His father, Rickard Torell, said Eric had disappeared home overnight and taken a plastic replica gun with him from a pile of toys.

“I woke up because Eric was gone,” Mr Torell told Expressen newspaper: “I went out and looked for him. I saw police cars on the street.”

“Three police officers shot him in his stomach.”

Police had been called after Eric reportedly showed the small toy gun to neighbours, who contacted authorities believing it was real.

Local media reports stated three police officers had shot him in the stomach after attending the incident. He was taken to hospital, but later died from his injuries.

The Swedish Police Authority said officers had opened fire after they deemed the situation “threatening”.

Eric’s mother, Katarina Söderberg, described her son as “wonderful” and “the world’s most loving person”.

She added he had suffered from autism as well as Down’s syndrome and had the mental age of a three-year-old, struggling with speech and usually only using the word “mum”.

“We are completely destroyed, we are in shock. I cannot believe it's true,” Ms Söderberg told Stockholm-based newspaper Aftonbladet.

“Of course, it was very unfortunate that he had [the gun] for some reason.

“But why do you have to kill him, why not shoot him in the foot? And from three policemen? You cannot be shot by a piece of plastic.”

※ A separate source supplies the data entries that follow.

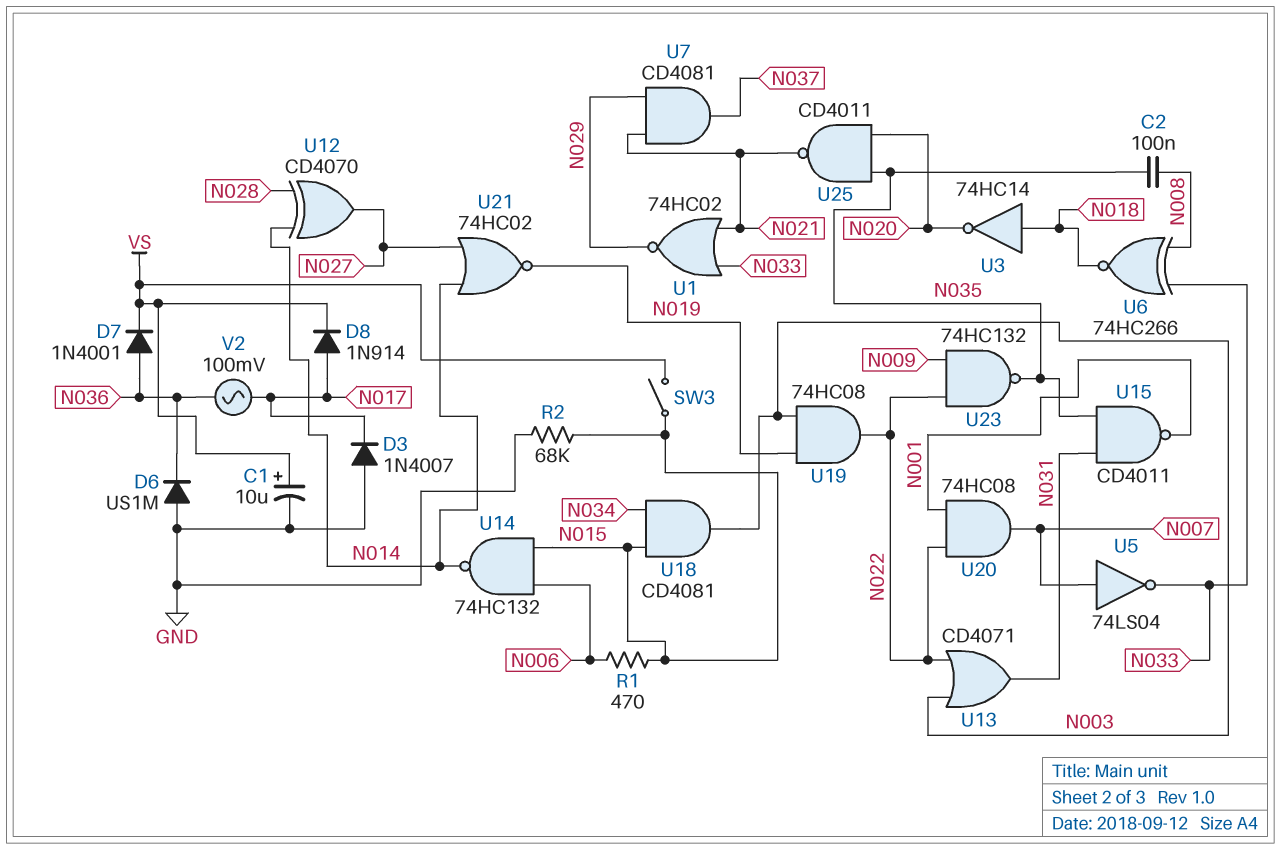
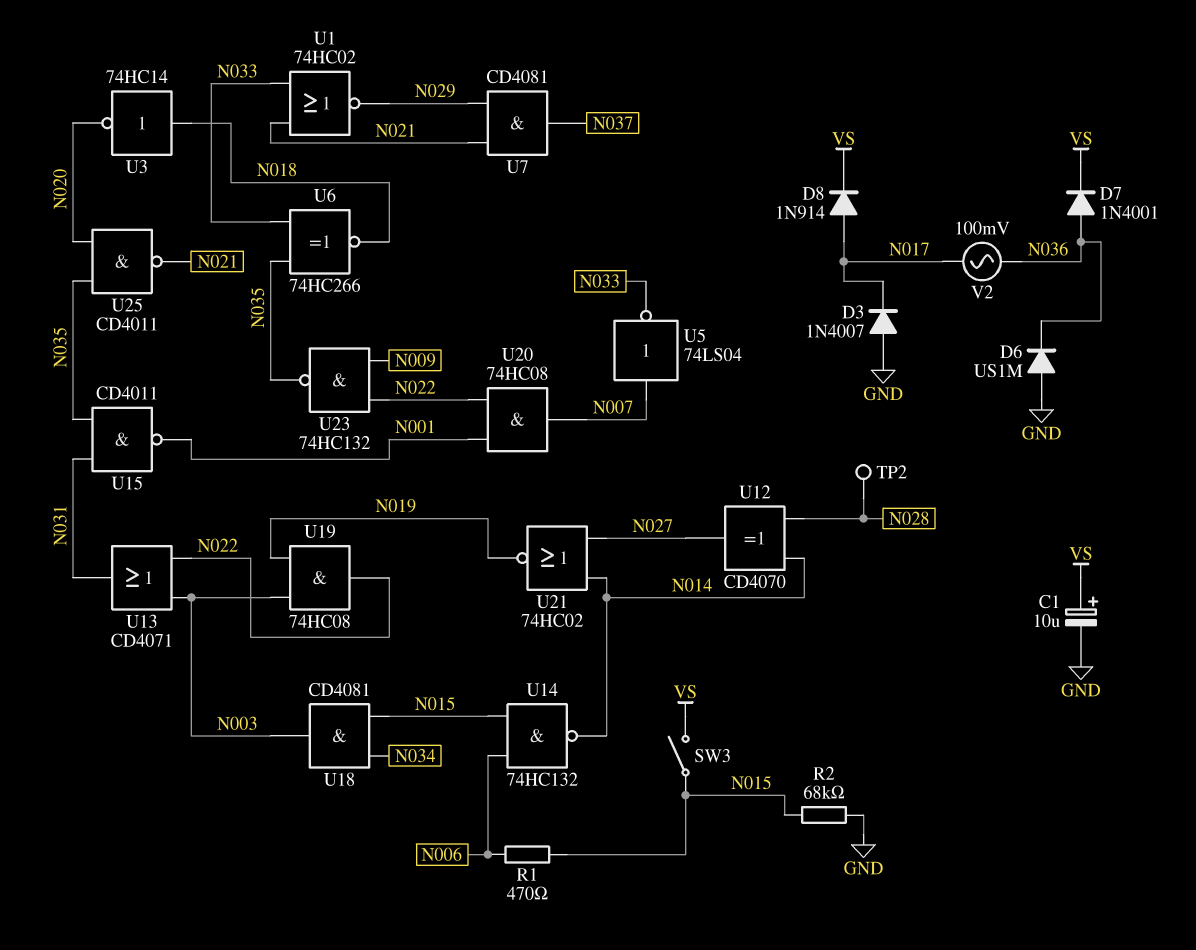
C2: 100nF (N008, N035) -> none
TP2: none -> test point (N028)
U6: XNOR 74HC266 (in N008, in N033, out N018) -> XNOR 74HC266 (in N033, in N035, out N018)

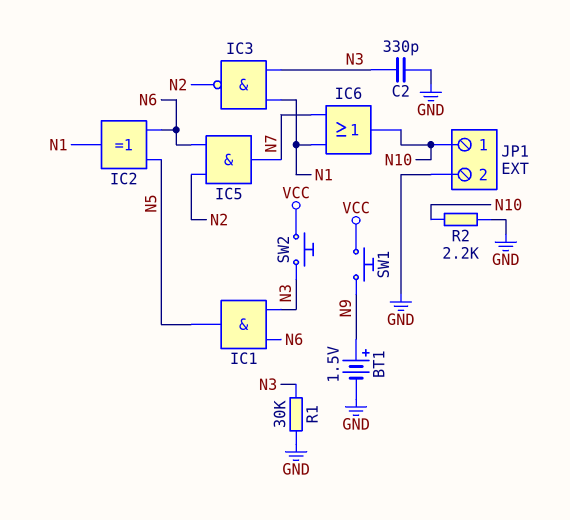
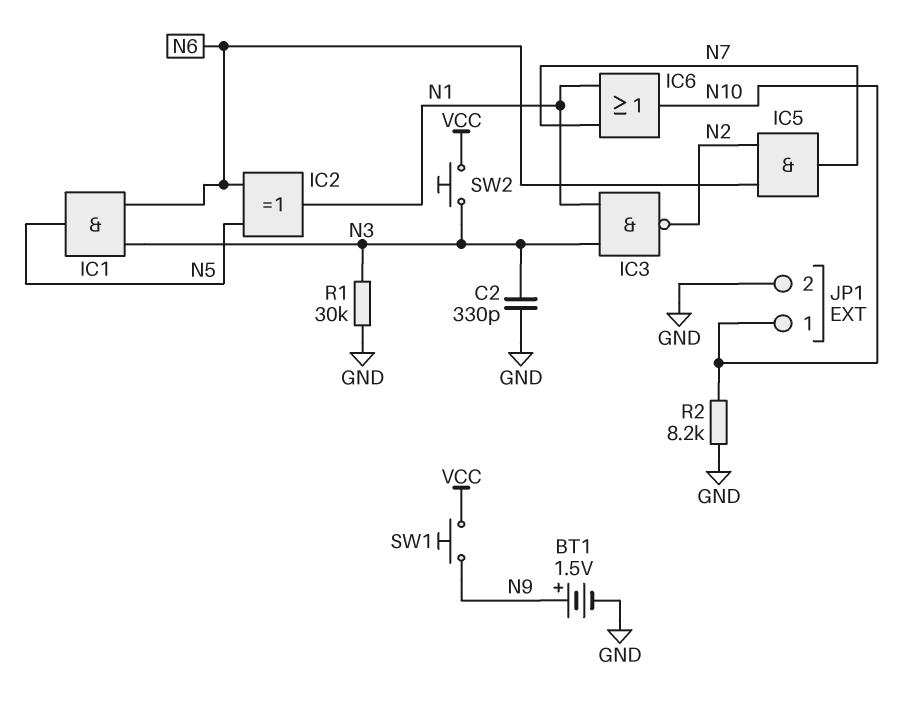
R2: 2.2k (GND, N10) -> 8.2k (GND, N10)

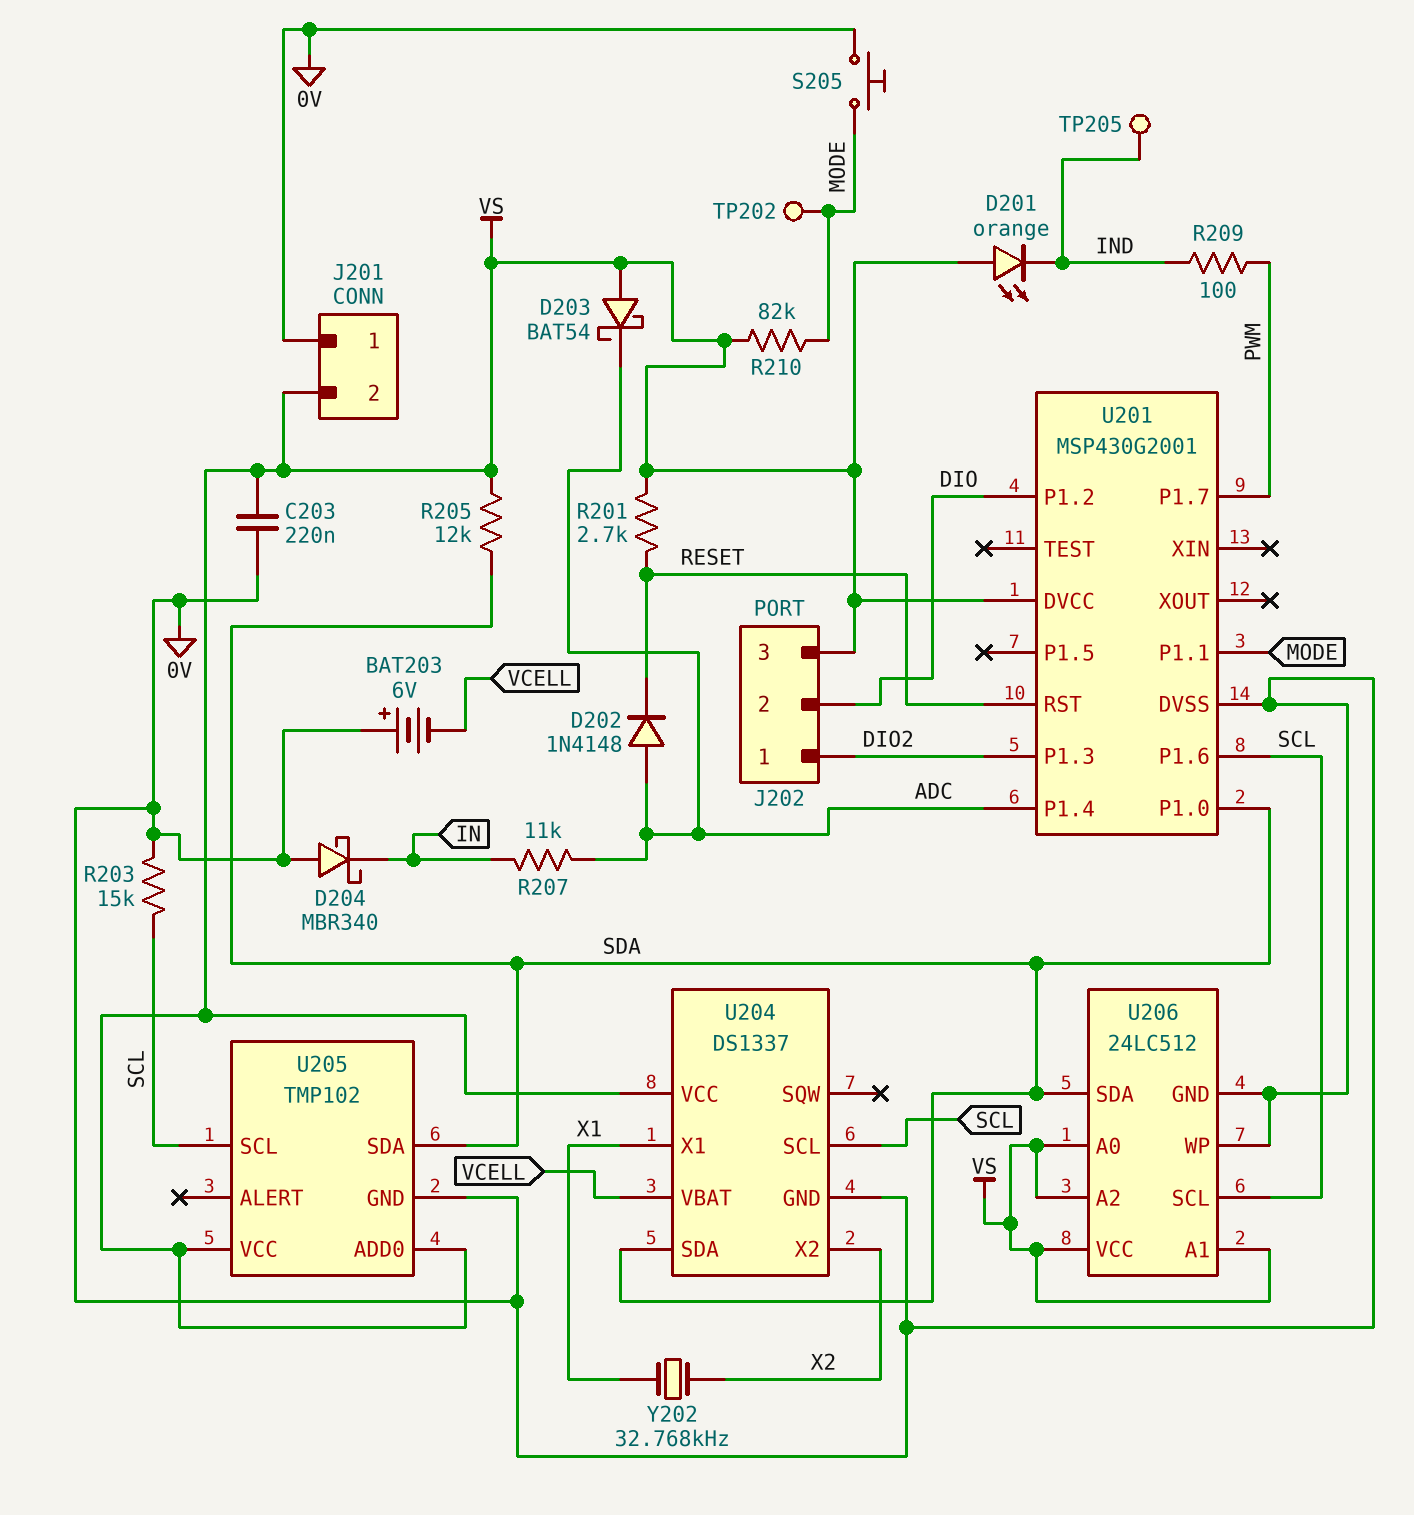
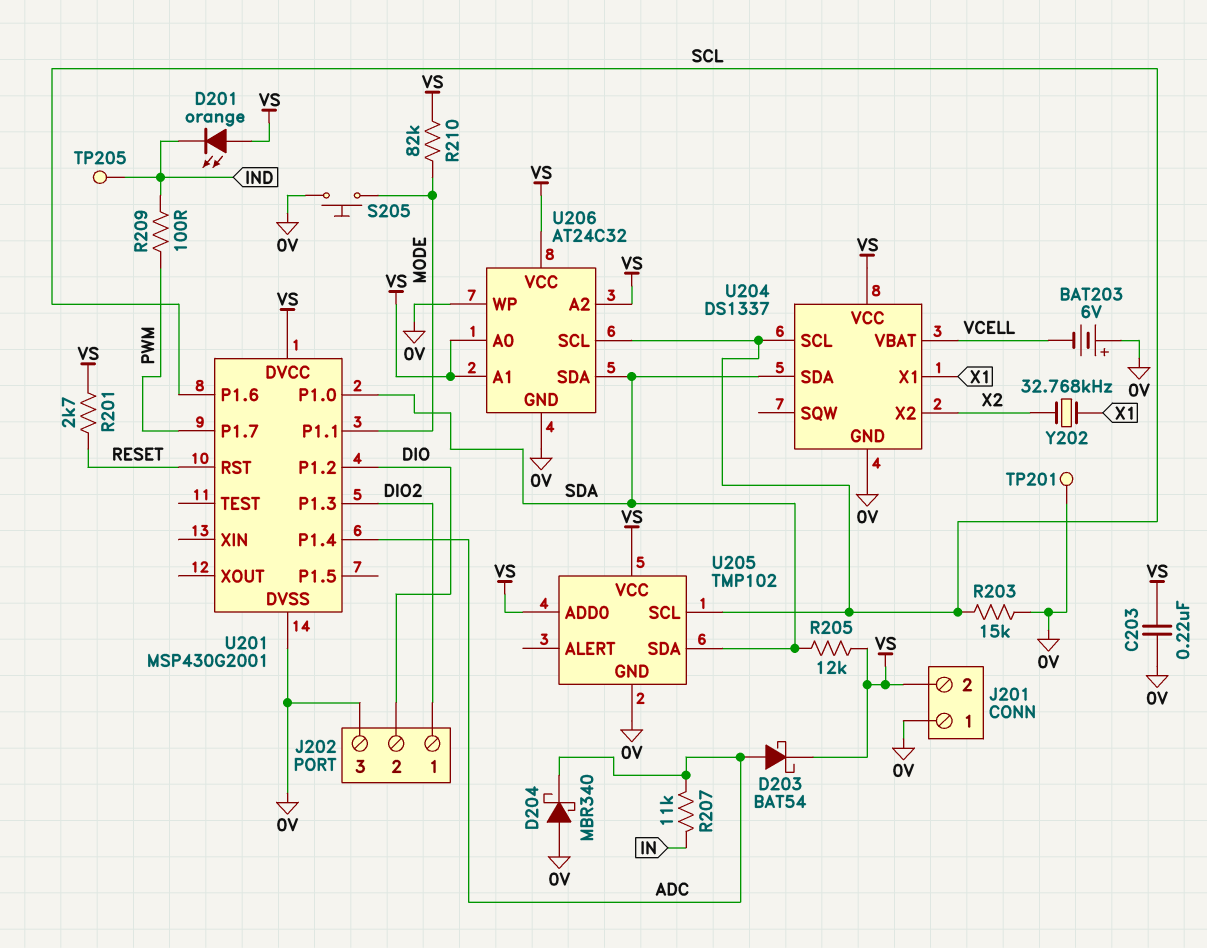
D202: diode 1N4148 (A ADC, K RESET) -> none
D203: schottky BAT54 (A VS, K ADC) -> schottky BAT54 (A ADC, K VS)
D204: schottky MBR340 (A 0V, K IN) -> schottky MBR340 (A 0V, K ADC)
J202 pin 3: VS -> 0V
TP201: none -> test point (0V)
TP202: test point (MODE) -> none
U206: 24LC512 -> AT24C32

Stockholm regional police chief, Ulf Johansson, said the special prosecutor’s office had launched an investigation into possible police misconduct over the incident.

“On Thursday, a young man was killed in a police intervention in central Stockholm,” he added. “It's a terrible event and my thoughts go to his family and relatives.

“It is very tragic for all involved," he said, adding he respected what happened has caused "so much upset".

“But I still want to mention, from experience, that very difficult decisions in unclear and hard-pressed situations sometimes need to be taken in a few seconds and happen on initial evaluations.

“With all respect for the family of the deceased, my thoughts obviously also go to the police officers who were involved in this event.”